In 2013, New York Times urban affairs reporter Michael Powell described the bifurcated reality of New York City’s parks.

“New York’s parks offer a feudal landscape of the privileged and underprivileged. There is the squire’s fancy that is the Brooklyn Bridge Park, the Von Furstenberg/Barry Dillered ornament that is the High Line, and of course the grand duchy that is the Central Park Conservancy. These largely private operations are not for plebes. The Central Park Conservancy manages $220 million in assets, and has four officials who make more money than the city parks commissioner, Veronica M. White. At a High Line fund-raiser, a host held aloft a million-dollar check and asked for a match. Another $1 million check was written on the spot. At the other end of this spectrum, the cracked path around the Shore Park-Verrazano Narrows offers an exercise in horizontal mountain biking. At Flushing Meadows-Corona Park children play in dry wading pools and lake paths are unnavigable without machetes.”

The history of Brooklyn Bridge Park demonstrates the process by which successful citizen activism morphs into significant commercialization. Arden tells the story. In 1984 a group of Brooklyn Heights residents designed a plan for putting a park on a 1.3-mile stretch of piers, warehouses and parking lots on the East River. City officials said capital funds were available, but not for maintenance. Determined residents raised funds, hired a landscape architect, formulated a $3.4 million annual maintenance plan and paid consultants to figure out ways to raise more than $4 million a year, mostly through a restaurant and a small hotel with a conference center.
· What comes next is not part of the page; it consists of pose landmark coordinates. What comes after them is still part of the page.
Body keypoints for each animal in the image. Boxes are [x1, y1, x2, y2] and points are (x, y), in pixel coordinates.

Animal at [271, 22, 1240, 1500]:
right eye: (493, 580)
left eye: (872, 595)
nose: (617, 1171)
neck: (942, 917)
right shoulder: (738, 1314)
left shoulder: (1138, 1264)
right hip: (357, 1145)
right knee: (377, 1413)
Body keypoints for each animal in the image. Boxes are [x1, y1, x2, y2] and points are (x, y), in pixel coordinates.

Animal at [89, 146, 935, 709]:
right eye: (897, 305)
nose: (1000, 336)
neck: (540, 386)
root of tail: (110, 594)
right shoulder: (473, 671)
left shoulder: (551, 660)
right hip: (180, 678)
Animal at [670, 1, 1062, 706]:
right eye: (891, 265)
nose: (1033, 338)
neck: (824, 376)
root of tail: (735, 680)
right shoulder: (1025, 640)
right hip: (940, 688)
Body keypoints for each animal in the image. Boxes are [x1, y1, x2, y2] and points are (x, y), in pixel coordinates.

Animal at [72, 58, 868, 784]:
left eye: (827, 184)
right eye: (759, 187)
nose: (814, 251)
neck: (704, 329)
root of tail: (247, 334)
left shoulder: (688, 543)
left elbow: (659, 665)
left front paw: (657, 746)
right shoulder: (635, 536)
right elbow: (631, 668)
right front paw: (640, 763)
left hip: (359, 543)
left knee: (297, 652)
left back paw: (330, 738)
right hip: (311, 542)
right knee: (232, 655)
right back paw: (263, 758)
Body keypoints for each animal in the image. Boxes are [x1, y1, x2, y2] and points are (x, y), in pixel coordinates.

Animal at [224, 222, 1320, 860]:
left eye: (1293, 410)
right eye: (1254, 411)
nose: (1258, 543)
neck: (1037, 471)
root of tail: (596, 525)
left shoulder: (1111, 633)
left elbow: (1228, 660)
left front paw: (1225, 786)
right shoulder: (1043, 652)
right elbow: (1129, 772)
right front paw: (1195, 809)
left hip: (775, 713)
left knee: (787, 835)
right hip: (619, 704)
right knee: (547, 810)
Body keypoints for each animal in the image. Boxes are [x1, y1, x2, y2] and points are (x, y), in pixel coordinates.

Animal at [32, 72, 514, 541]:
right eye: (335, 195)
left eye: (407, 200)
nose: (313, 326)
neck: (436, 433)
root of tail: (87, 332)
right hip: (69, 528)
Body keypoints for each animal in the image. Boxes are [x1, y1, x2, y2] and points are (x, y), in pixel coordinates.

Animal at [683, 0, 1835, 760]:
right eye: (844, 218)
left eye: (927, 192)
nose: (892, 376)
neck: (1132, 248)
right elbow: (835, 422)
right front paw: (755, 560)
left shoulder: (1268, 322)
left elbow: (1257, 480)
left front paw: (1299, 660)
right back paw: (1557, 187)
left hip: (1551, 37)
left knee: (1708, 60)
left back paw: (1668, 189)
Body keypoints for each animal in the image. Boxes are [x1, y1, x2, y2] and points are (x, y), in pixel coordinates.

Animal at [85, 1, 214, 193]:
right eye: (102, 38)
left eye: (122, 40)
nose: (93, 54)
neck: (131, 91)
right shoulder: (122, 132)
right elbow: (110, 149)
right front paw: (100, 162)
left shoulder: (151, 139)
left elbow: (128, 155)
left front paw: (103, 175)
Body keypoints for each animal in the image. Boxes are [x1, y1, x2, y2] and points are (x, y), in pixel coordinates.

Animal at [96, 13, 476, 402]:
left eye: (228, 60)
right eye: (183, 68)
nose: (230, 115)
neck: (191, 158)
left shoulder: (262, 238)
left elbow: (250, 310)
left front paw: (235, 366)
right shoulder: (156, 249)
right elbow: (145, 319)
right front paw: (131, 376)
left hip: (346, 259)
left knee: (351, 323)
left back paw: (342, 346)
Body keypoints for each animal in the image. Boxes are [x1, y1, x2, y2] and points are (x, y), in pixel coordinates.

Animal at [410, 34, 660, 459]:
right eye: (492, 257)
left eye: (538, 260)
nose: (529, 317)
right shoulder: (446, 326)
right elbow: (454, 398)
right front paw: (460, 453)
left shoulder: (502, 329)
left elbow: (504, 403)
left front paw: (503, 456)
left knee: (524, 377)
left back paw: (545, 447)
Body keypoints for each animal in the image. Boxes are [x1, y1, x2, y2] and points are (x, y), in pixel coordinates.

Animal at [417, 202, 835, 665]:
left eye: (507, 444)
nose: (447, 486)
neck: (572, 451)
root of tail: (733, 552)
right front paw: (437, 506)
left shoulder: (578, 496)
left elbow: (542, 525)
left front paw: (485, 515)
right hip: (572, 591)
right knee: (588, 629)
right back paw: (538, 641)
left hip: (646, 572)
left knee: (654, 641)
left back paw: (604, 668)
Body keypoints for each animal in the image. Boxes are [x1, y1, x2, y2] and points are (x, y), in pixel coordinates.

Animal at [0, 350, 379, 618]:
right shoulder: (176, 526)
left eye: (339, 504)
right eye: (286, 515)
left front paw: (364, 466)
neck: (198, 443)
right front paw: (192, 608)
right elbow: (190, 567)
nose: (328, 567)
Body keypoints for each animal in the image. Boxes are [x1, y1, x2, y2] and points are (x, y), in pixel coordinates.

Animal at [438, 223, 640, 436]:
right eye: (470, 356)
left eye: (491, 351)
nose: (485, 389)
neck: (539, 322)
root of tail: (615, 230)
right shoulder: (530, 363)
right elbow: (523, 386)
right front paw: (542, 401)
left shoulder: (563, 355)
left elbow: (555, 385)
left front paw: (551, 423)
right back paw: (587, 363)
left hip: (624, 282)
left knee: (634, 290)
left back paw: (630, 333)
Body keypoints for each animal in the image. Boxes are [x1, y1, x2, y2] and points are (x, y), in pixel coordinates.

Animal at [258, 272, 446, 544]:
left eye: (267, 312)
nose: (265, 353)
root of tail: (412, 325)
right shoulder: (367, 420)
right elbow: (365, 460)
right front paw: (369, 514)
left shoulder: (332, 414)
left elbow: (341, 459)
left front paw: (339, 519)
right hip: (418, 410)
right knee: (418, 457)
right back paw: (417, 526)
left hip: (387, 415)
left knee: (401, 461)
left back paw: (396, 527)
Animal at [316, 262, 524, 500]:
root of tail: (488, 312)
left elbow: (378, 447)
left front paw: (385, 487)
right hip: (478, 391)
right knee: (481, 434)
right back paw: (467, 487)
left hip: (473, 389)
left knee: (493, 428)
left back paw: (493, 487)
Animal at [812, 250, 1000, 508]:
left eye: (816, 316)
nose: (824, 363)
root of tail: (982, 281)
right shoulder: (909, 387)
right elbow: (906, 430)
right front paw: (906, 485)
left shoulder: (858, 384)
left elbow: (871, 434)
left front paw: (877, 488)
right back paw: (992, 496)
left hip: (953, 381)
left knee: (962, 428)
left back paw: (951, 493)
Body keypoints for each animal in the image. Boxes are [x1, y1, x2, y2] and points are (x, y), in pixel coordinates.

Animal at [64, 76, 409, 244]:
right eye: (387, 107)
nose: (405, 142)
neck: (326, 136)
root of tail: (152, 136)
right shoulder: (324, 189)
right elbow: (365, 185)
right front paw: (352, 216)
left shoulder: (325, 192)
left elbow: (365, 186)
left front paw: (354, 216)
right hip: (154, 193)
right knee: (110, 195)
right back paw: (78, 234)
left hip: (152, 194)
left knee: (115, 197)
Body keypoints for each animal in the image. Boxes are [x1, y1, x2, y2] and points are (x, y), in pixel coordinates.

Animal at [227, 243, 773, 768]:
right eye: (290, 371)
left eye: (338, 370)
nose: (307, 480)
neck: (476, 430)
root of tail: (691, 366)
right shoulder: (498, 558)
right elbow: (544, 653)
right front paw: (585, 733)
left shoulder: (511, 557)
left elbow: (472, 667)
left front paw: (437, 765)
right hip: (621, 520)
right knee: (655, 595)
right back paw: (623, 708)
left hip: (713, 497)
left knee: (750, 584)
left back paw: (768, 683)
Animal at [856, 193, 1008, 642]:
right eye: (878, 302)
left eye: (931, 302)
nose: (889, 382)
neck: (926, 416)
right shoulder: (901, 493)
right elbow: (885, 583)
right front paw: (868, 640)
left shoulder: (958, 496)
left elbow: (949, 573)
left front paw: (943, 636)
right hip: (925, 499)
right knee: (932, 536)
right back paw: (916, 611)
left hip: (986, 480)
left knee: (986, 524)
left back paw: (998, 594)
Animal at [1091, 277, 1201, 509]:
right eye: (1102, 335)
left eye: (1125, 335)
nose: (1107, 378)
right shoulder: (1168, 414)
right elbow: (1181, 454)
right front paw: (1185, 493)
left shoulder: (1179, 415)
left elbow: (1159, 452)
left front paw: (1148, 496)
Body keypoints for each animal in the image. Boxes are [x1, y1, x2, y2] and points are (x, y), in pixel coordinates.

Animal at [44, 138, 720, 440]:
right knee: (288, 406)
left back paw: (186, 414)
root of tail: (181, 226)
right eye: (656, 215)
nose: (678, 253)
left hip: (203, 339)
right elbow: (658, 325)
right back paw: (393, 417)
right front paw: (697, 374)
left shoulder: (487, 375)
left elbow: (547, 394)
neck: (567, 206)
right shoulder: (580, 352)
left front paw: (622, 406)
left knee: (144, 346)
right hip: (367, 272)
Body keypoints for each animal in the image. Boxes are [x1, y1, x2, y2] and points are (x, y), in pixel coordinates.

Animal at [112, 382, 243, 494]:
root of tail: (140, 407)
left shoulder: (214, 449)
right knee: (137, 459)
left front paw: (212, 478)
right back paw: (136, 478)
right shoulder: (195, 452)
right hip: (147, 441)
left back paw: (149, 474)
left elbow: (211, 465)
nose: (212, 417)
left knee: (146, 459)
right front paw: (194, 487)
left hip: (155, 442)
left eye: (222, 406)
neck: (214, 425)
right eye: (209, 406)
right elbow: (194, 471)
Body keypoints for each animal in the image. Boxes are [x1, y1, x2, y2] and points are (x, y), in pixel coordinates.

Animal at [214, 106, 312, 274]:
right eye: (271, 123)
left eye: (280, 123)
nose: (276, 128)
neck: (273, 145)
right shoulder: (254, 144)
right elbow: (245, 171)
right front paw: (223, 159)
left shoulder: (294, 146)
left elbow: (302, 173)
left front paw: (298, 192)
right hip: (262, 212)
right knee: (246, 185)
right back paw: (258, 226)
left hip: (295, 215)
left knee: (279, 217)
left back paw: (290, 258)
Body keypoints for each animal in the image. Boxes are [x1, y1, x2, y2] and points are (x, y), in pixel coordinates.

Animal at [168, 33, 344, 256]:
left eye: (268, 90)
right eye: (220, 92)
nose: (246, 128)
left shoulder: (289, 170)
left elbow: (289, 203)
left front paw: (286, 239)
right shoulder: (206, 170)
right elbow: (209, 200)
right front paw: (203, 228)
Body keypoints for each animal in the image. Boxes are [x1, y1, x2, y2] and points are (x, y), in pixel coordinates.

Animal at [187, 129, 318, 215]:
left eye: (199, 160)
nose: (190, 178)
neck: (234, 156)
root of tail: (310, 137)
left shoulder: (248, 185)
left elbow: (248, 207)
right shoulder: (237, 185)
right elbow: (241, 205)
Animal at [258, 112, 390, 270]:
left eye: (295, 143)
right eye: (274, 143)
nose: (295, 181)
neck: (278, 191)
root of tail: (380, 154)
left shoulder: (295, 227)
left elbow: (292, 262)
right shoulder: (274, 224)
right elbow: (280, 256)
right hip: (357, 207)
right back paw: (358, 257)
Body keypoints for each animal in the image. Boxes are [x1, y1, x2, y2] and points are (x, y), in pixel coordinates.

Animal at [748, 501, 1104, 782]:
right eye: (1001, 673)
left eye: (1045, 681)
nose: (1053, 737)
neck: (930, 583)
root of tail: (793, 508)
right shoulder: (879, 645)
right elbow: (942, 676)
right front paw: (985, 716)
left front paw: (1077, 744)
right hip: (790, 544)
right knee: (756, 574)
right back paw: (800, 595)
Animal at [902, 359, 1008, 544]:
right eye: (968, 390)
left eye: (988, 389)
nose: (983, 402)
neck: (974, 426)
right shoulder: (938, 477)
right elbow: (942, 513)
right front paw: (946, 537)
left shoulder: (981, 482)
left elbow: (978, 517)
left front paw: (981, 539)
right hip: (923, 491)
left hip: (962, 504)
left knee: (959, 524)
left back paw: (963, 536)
In 2002 Governor George Pataki and Mayor Bloomberg committed $150 million to build Brooklyn Bridge Park but while doing so created the private Brooklyn Bridge Park Development Corporation (BBPDC) governed by a board of directors appointed by Bloomberg and Pataki. In 2004 the city and state released a different plan. “Gone were the playing fields, pools, skateboard half-pipe, recreation center and amphitheater. In their place was a kayaking area, ‘dune landscape’ and berths for 180 yachts. The new plan had high-rises in the park, with 1,250 luxury condos, as well as a hotel, retail and restaurants — all meant to pay for upkeep. The cost has since ballooned to $350 million. The operating budget jumped to $15.2 million.” This included a 31-person security force with eight armed guards.

In the best of all worlds cities would see upgrading and maintaining their public parks as a high budget priority. Private money can be an excellent complement to public funding, but as attorney Jim Walden explains, “(A)s long as the private interests that are contributing to the park understand that it’s no different than making a charitable contribution, once you give the money, you’re done. There wouldn’t be a problem. The problem is control. With the private money coming in to the park, there is some giveaway of control that ultimately allows a foot in the door, ultimately resulting [in] the park either changing, shrinking or going away completely.”

Michael Powell asks, “The question is whether in this densest of American cities, privatized parks serve the broadest public good.”